Document>
-- begin --

How to create a video in midjourney API

CometAPI
AnnaJan 6, 2026
How to create a video in midjourney API

Midjourney’s move into video has been one of 2025’s biggest creative-technology stories. What started as a beloved image-first tool has added an “Image-to-Video” workflow that turns stills into short animated clips — and the system is changing fast.

Midjourney’s video capability is an image-to-video workflow that animates a single image into a short clip via an “Animate” flow, producing five-second clips by default and allowing extensions up to ~21 seconds. The feature launched in mid-2025 as Midjourney’s V1 video model and is available through CometAPI's Midjourney Video V1 API.

What is Midjourney V1

What Midjourney V1 does and how it’s surfaced to users

Midjourney’s V1 video model turns a single still image (either one generated inside Midjourney or an externally hosted image) into short animated clips — by default about 5 seconds — using either automatic or manual animation modes and motion intensity flags (--motion low / --motion high). Users can extend clips in 4-second increments (up to ~21 seconds) and control batch size, looping and end frames; video outputs are MP4. Midjourney’s V1 Video model is an image-to-video model optimized for short, stylized, loopable clips. Typical characteristics of the V1 model include:

  • Base clip length ~5 seconds, with a controlled extension mechanism (4-second increments, up to a documented limit).

-- end --

Stored entries:
-- begin --

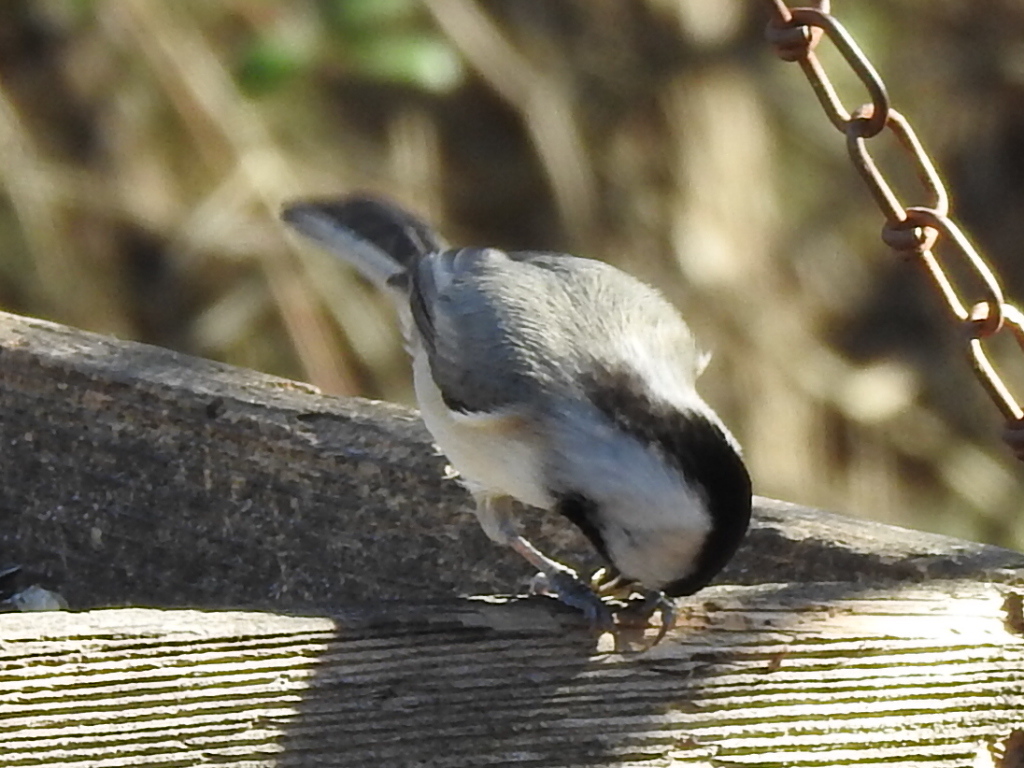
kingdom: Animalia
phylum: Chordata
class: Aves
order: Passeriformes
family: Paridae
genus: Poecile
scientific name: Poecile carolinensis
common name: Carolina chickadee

-- end --
-- begin --

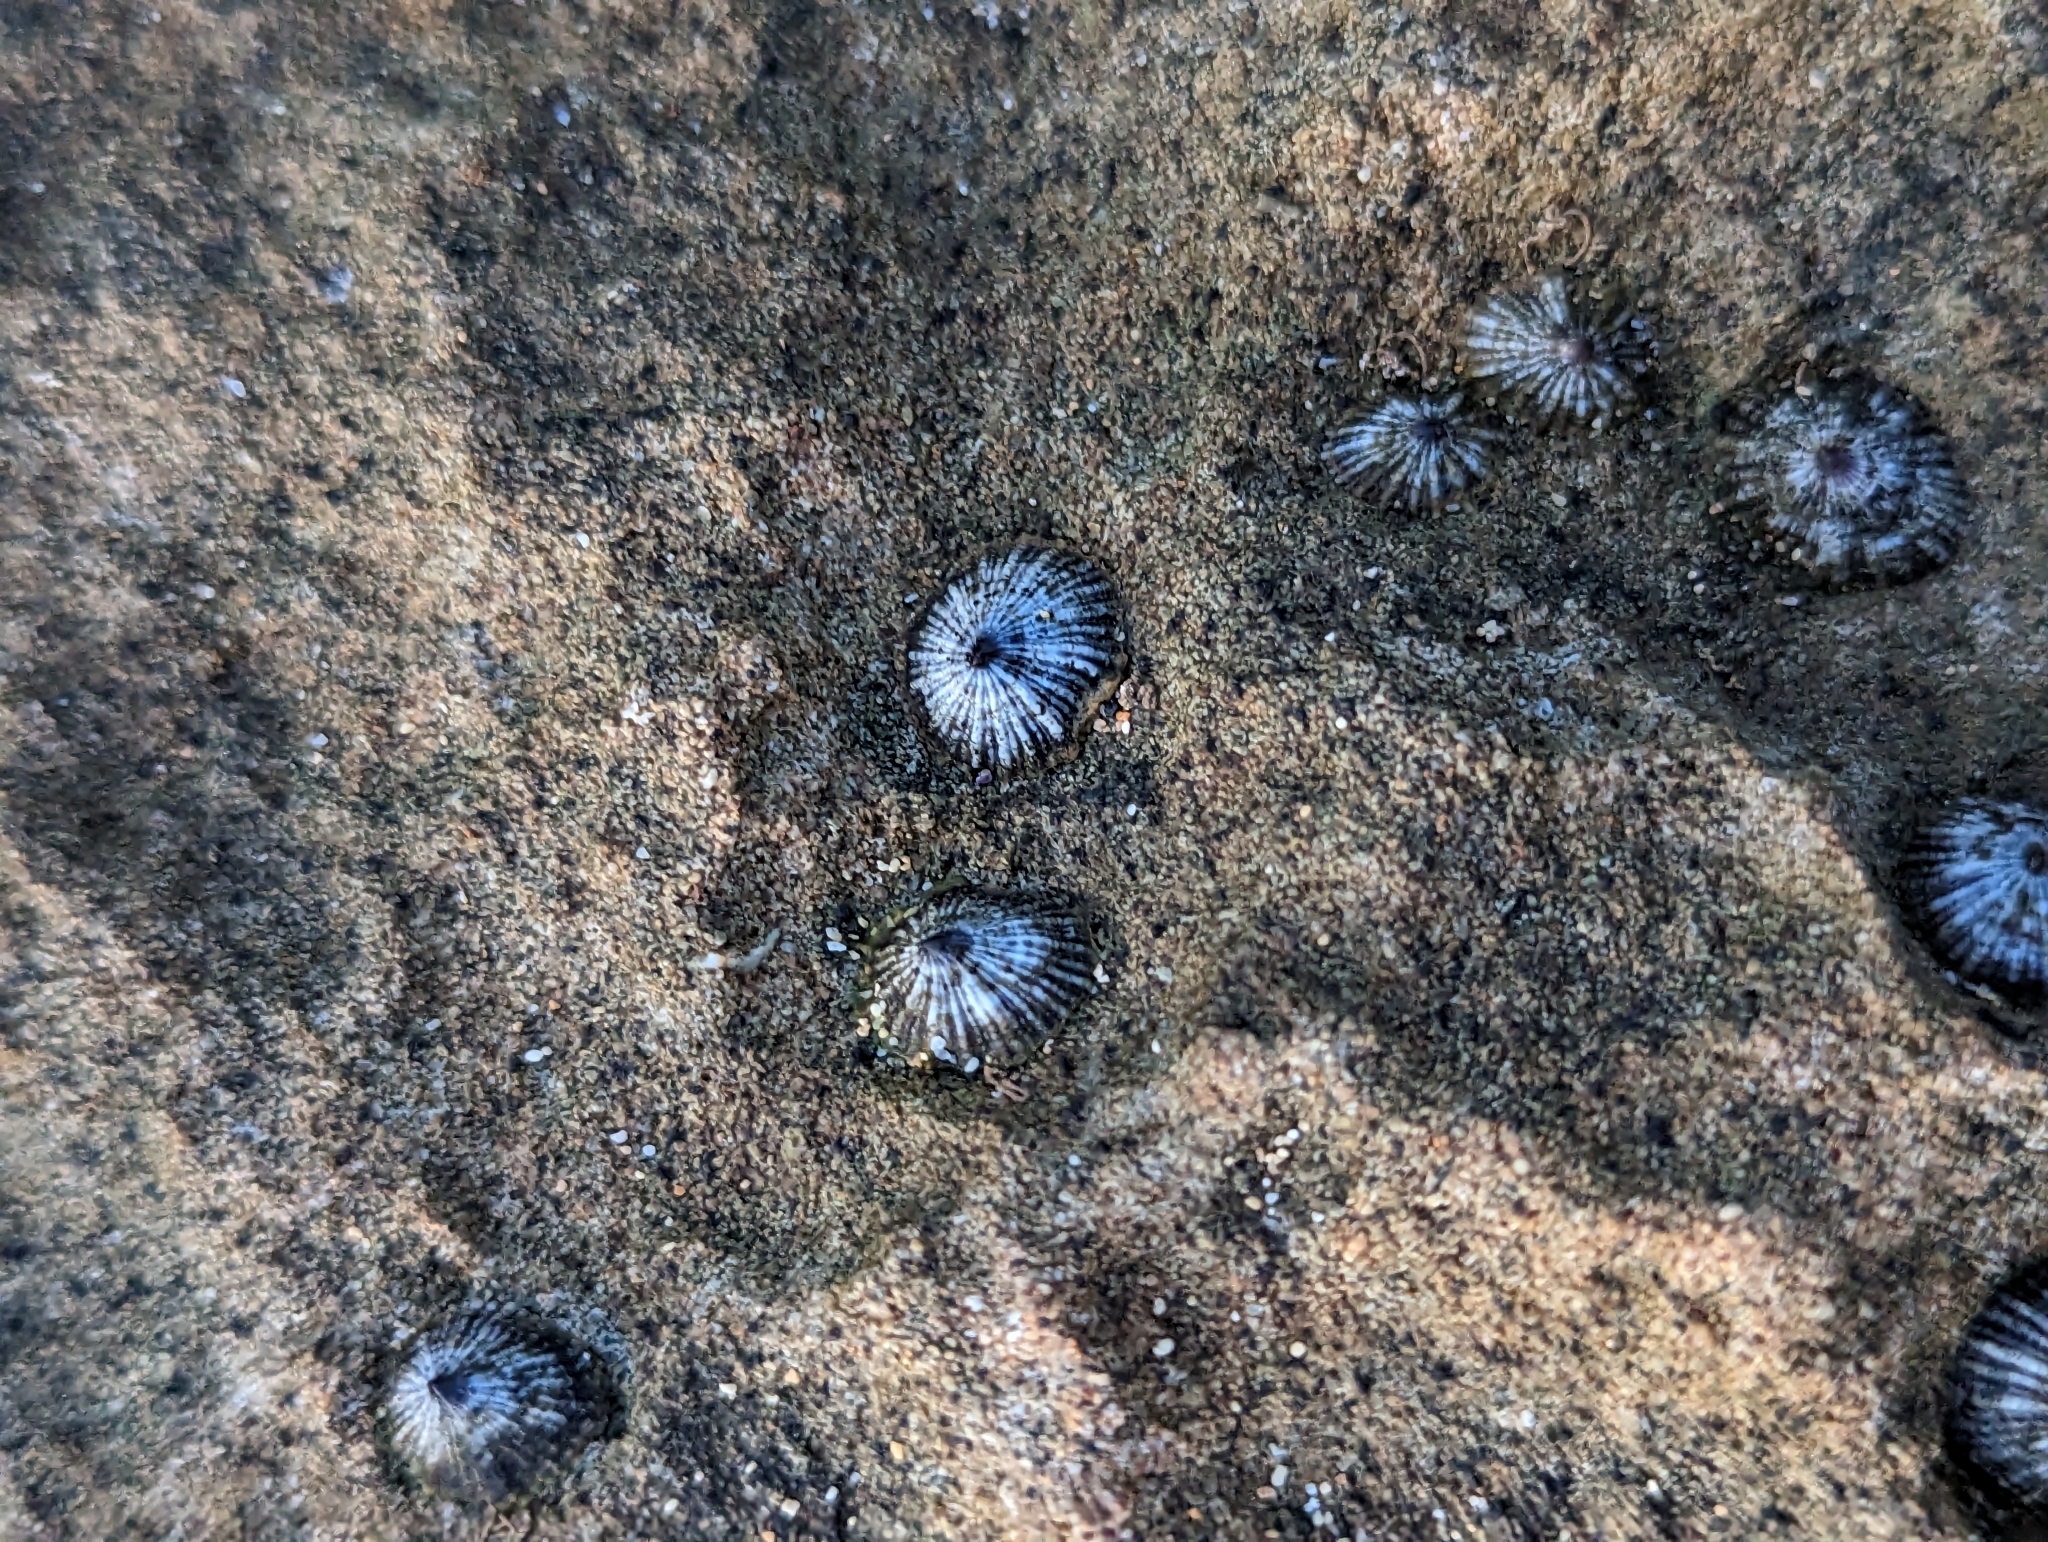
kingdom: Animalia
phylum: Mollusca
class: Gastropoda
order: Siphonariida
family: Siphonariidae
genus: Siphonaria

-- end --

What is asked>
[a] Print the passage of the Midjourney video article between "What is Midjourney" and "a documented limit).", inclusive.
[b] According to the Midjourney video article, in what increments can users extend clips?
The entries were drawn from a separate source.

Solution list>
[a]
What is Midjourney V1

What Midjourney V1 does and how it’s surfaced to users

Midjourney’s V1 video model turns a single still image (either one generated inside Midjourney or an externally hosted image) into short animated clips — by default about 5 seconds — using either automatic or manual animation modes and motion intensity flags (--motion low / --motion high). Users can extend clips in 4-second increments (up to ~21 seconds) and control batch size, looping and end frames; video outputs are MP4. Midjourney’s V1 Video model is an image-to-video model optimized for short, stylized, loopable clips. Typical characteristics of the V1 model include:

  • Base clip length ~5 seconds, with a controlled extension mechanism (4-second increments, up to a documented limit).

[b] In 4-second increments, up to about 21 seconds.